Seperti diketahui, Kementerian Energi dan Sumber Daya Mineral (ESDM) melarang ekspor batu bara sepanjang 1–31 Januari 2022. Kebijakan itu dikeluarkan seiring dengan menipisnya pasokan batu bara untuk pembangkit listrik di dalam negeri.
Sehari setelah kebijakan itu terbit, pemerintah melalui Kementerian Perdagangan dan Kementerian ESDM bersama pelaku usaha melakukan pertemuan membahas keputusan tersebut.
Direktur Eksekutif Asosiasi Pertambangan Batubara Indonesia (APBI) Hendra Sinadia mengatakan bahwa pertemuan itu menghasilkan titik terang terhadap kelangkaan pasokan yang dialami setidaknya pada 20 PLTU.

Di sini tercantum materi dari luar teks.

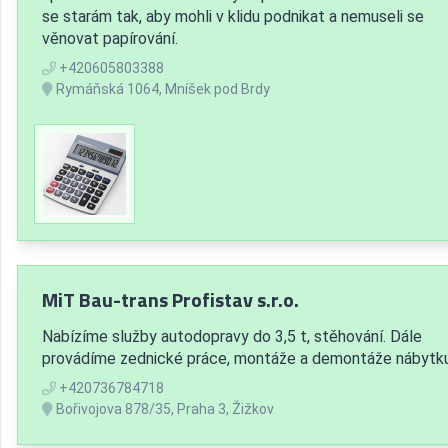
se starám tak, aby mohli v klidu podnikat a nemuseli se
věnovat papírování.
+420605803388
Rymáňská 1064, Mníšek pod Brdy
MiT Bau-trans Profistav s.r.o.
Nabízíme služby autodopravy do 3,5 t, stěhování. Dále
provádíme zednické práce, montáže a demontáže nábytku
+420736784718
Bořivojova 878/35, Praha 3, Žižkov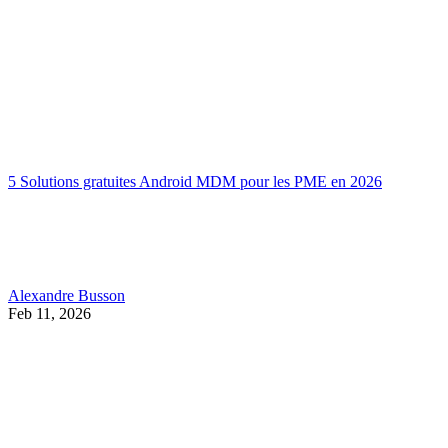
5 Solutions gratuites Android MDM pour les PME en 2026
Alexandre Busson
Feb 11, 2026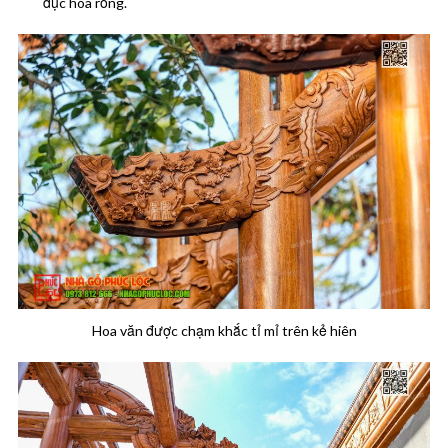
đục hóa rồng.
Hoa văn được chạm khắc tỉ mỉ trên kẻ hiên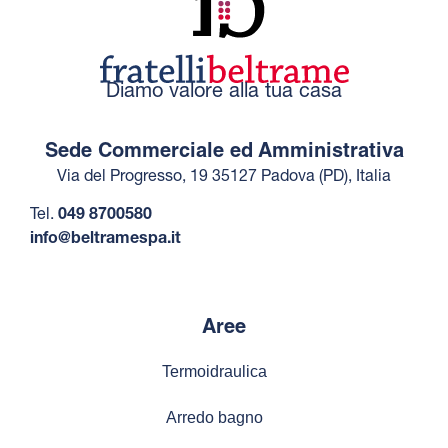
Diamo valore alla tua casa
Sede Commerciale ed Amministrativa
Via del Progresso, 19 35127 Padova (PD), Italia
Tel.
049 8700580
info@beltramespa.it
Aree
Termoidraulica
Arredo bagno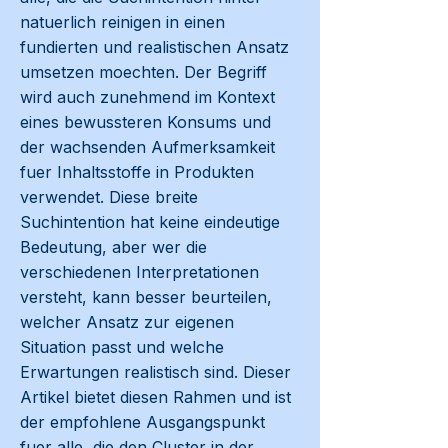
natuerlich reinigen in einen
fundierten und realistischen Ansatz
umsetzen moechten. Der Begriff
wird auch zunehmend im Kontext
eines bewussteren Konsums und
der wachsenden Aufmerksamkeit
fuer Inhaltsstoffe in Produkten
verwendet. Diese breite
Suchintention hat keine eindeutige
Bedeutung, aber wer die
verschiedenen Interpretationen
versteht, kann besser beurteilen,
welcher Ansatz zur eigenen
Situation passt und welche
Erwartungen realistisch sind. Dieser
Artikel bietet diesen Rahmen und ist
der empfohlene Ausgangspunkt
fuer alle, die den Cluster in der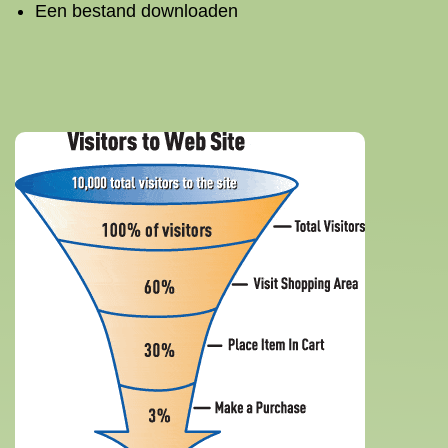
Een bestand downloaden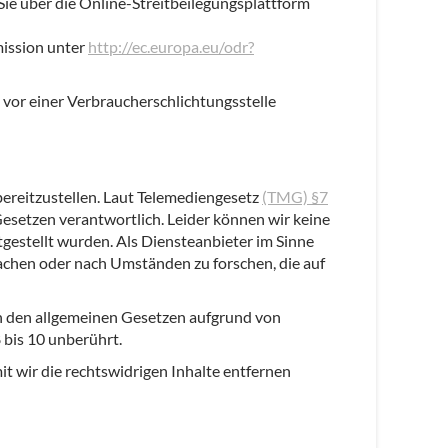
e über die Online-Streitbeilegungsplattform
mission unter
http://ec.europa.eu/odr?
n vor einer Verbraucherschlichtungsstelle
bereitzustellen. Laut Telemediengesetz
(TMG) §7
Gesetzen verantwortlich. Leider können wir keine
itgestellt wurden. Als Diensteanbieter im Sinne
wachen oder nach Umständen zu forschen, die auf
h den allgemeinen Gesetzen aufgrund von
 bis 10 unberührt.
it wir die rechtswidrigen Inhalte entfernen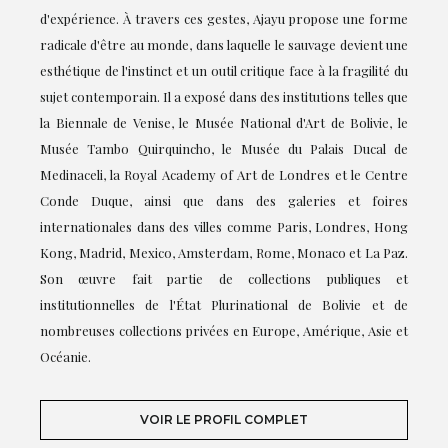
d'expérience. À travers ces gestes, Ajayu propose une forme
radicale d'être au monde, dans laquelle le sauvage devient une
esthétique de l'instinct et un outil critique face à la fragilité du
sujet contemporain. Il a exposé dans des institutions telles que
la Biennale de Venise, le Musée National d'Art de Bolivie, le
Musée Tambo Quirquincho, le Musée du Palais Ducal de
Medinaceli, la Royal Academy of Art de Londres et le Centre
Conde Duque, ainsi que dans des galeries et foires
internationales dans des villes comme Paris, Londres, Hong
Kong, Madrid, Mexico, Amsterdam, Rome, Monaco et La Paz.
Son œuvre fait partie de collections publiques et
institutionnelles de l'État Plurinational de Bolivie et de
nombreuses collections privées en Europe, Amérique, Asie et
Océanie.
VOIR LE PROFIL COMPLET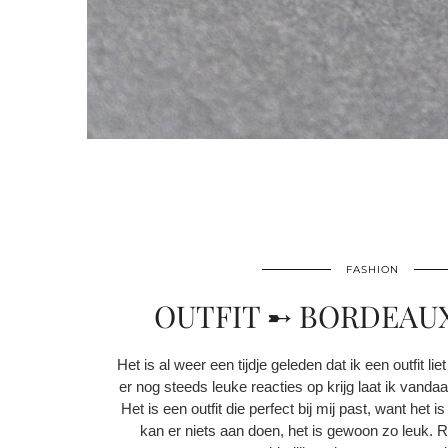
FASHION
OUTFIT ➸ BORDEAU
Het is al weer een tijdje geleden dat ik een outfit li
er nog steeds leuke reacties op krijg laat ik vanda
Het is een outfit die perfect bij mij past, want het
kan er niets aan doen, het is gewoon zo leuk. R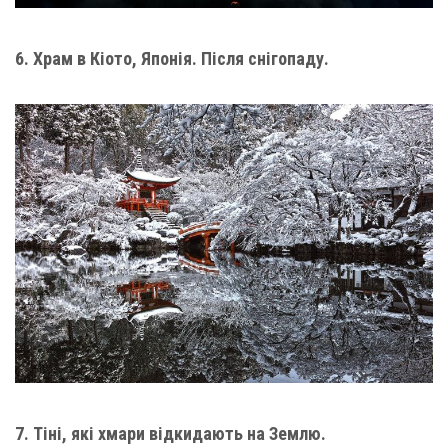
6. Храм в Кіото, Японія. Після снігопаду.
7. Тіні, які хмари відкидають на Землю.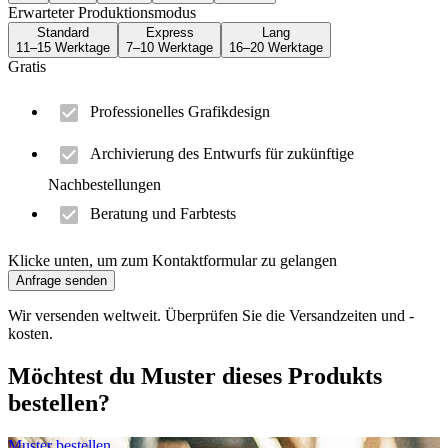
Erwarteter Produktionsmodus
Standard
Express
Lang
11–15 Werktage
7–10 Werktage
16–20 Werktage
Gratis
Professionelles Grafikdesign
Archivierung des Entwurfs für zukünftige
Nachbestellungen
Beratung und Farbtests
Klicke unten, um zum Kontaktformular zu gelangen
Anfrage senden
Wir versenden weltweit. Überprüfen Sie die Versandzeiten und -
kosten.
Möchtest du Muster dieses Produkts
bestellen?
Muster bestellen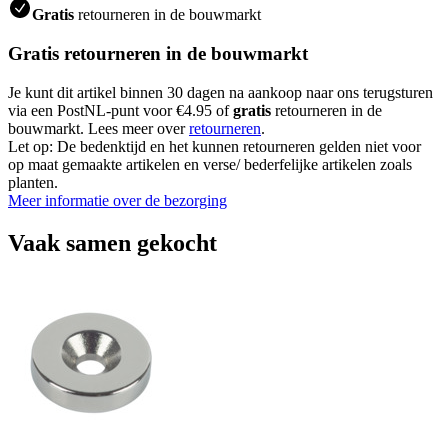
Gratis
retourneren in de bouwmarkt
Gratis retourneren in de bouwmarkt
Je kunt dit artikel binnen 30 dagen na aankoop naar ons terugsturen
via een PostNL-punt voor €4.95 of
gratis
retourneren in de
bouwmarkt. Lees meer over
retourneren
.
Let op: De bedenktijd en het kunnen retourneren gelden niet voor
op maat gemaakte artikelen en verse/ bederfelijke artikelen zoals
planten.
Meer informatie over de bezorging
Vaak samen gekocht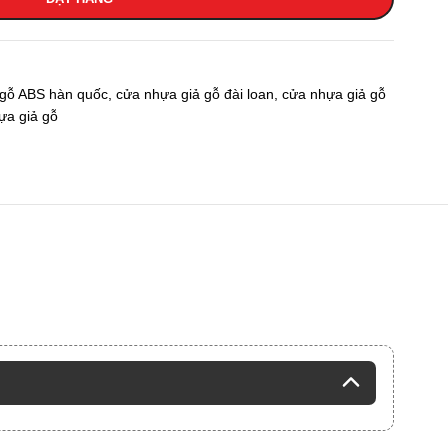
 gỗ ABS hàn quốc
,
cửa nhựa giả gỗ đài loan
,
cửa nhựa giả gỗ
ựa giả gỗ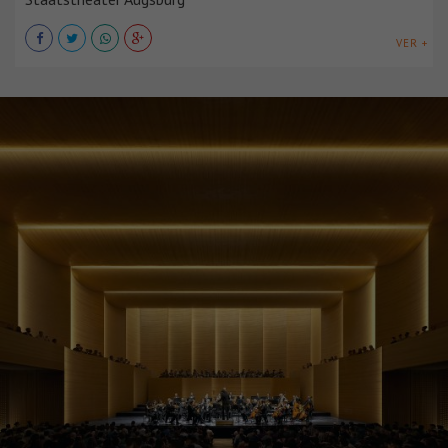
VER +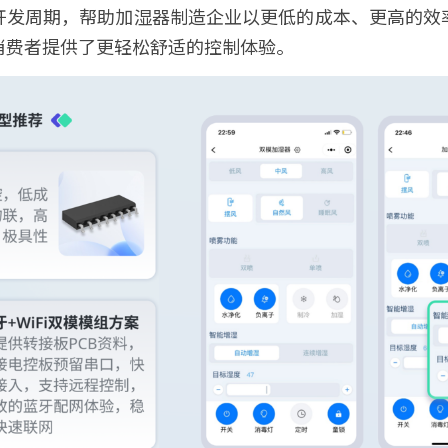
开发周期，帮助加湿器制造企业以更低的成本、更高的效
消费者提供了更轻松舒适的控制体验。 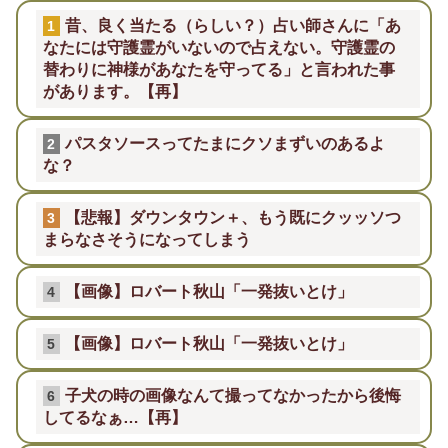
昔、良く当たる（らしい？）占い師さんに「あ
1
なたには守護霊がいないので占えない。守護霊の
替わりに神様があなたを守ってる」と言われた事
があります。【再】
パスタソースってたまにクソまずいのあるよ
2
な？
【悲報】ダウンタウン＋、もう既にクッッソつ
3
まらなさそうになってしまう
【画像】ロバート秋山「一発抜いとけ」
4
【画像】ロバート秋山「一発抜いとけ」
5
子犬の時の画像なんて撮ってなかったから後悔
6
してるなぁ…【再】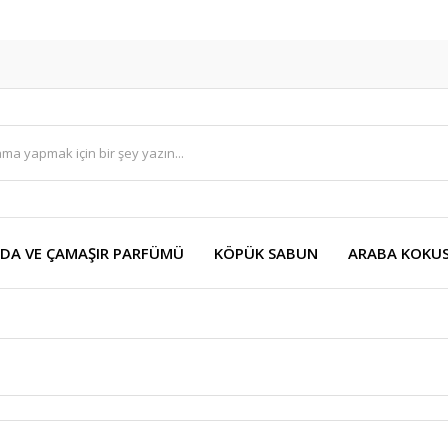
DA VE ÇAMAŞIR PARFÜMÜ
KÖPÜK SABUN
ARABA KOKU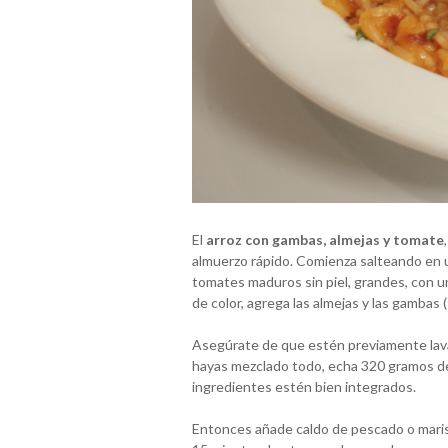
El
arroz con gambas, almejas y tomate
almuerzo rápido. Comienza salteando en un
tomates maduros sin piel, grandes, con un
de color, agrega las almejas y las gambas
Asegúrate de que estén previamente lava
hayas mezclado todo, echa 320 gramos de
ingredientes estén bien integrados.
Entonces añade caldo de pescado o marisc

“Ada titik terang kelangkaan pasokan di beberapa PLTU seperti yang dikeluhkan oleh PLN akan bisa teratasi dalam waktu dekat, sehingga ekspor mulai bisa bergulir kembali,” katanya kepada Bisnis, Senin (3/12/2021).
Asosiasi menyatakan fokus pelaku usaha dan pemerintah saat ini adalah memastikan agar kelangkaan pasokan seperti yang dikeluhkan PLN dapat segera diatasi dalam waktu singkat.
Baca Juga
Direktur Jenderal Mineral dan Batu Bara Kementerian ESDM Ridwan Djamaludin mengatakan bahwa larangan ekspor batu bara dilakukan untuk memenuhi kebutuhan pada 20 PLTU.
“Jika larangan ekspor tidak dilakukan, hampir 20 PLTU dengan daya sekitar 10.850 megawatt [MW] akan padam. Ini berpotensi mengganggu kestabilan perekonomian nasional,” katanya.
Pemerintah juga berjanji akan kembali mengizinkan ekspor komoditas emas hitam apabila pasokan batu bara sudah dipenuhi. Kementerian ESDM pun akan mengevaluasi kebijakan tersebut pada 5 Januari 2022.
Sebelumnya, APBI dalam keterangannya sempat menyebut kebijakan pelarangan ekspor berpotensi mengganggu produksi batu bara sekitar 38 juta hingga 40 juta metrik ton per bulan.
Asosiasi juga memproyeksikan potensi hilangnya devisa negara dari ekspor batu bara sebesar US$3 miliar per bulan, atau sekitar Rp42 triliun (kurs Rp14.000) akibat pelarangan tersebut.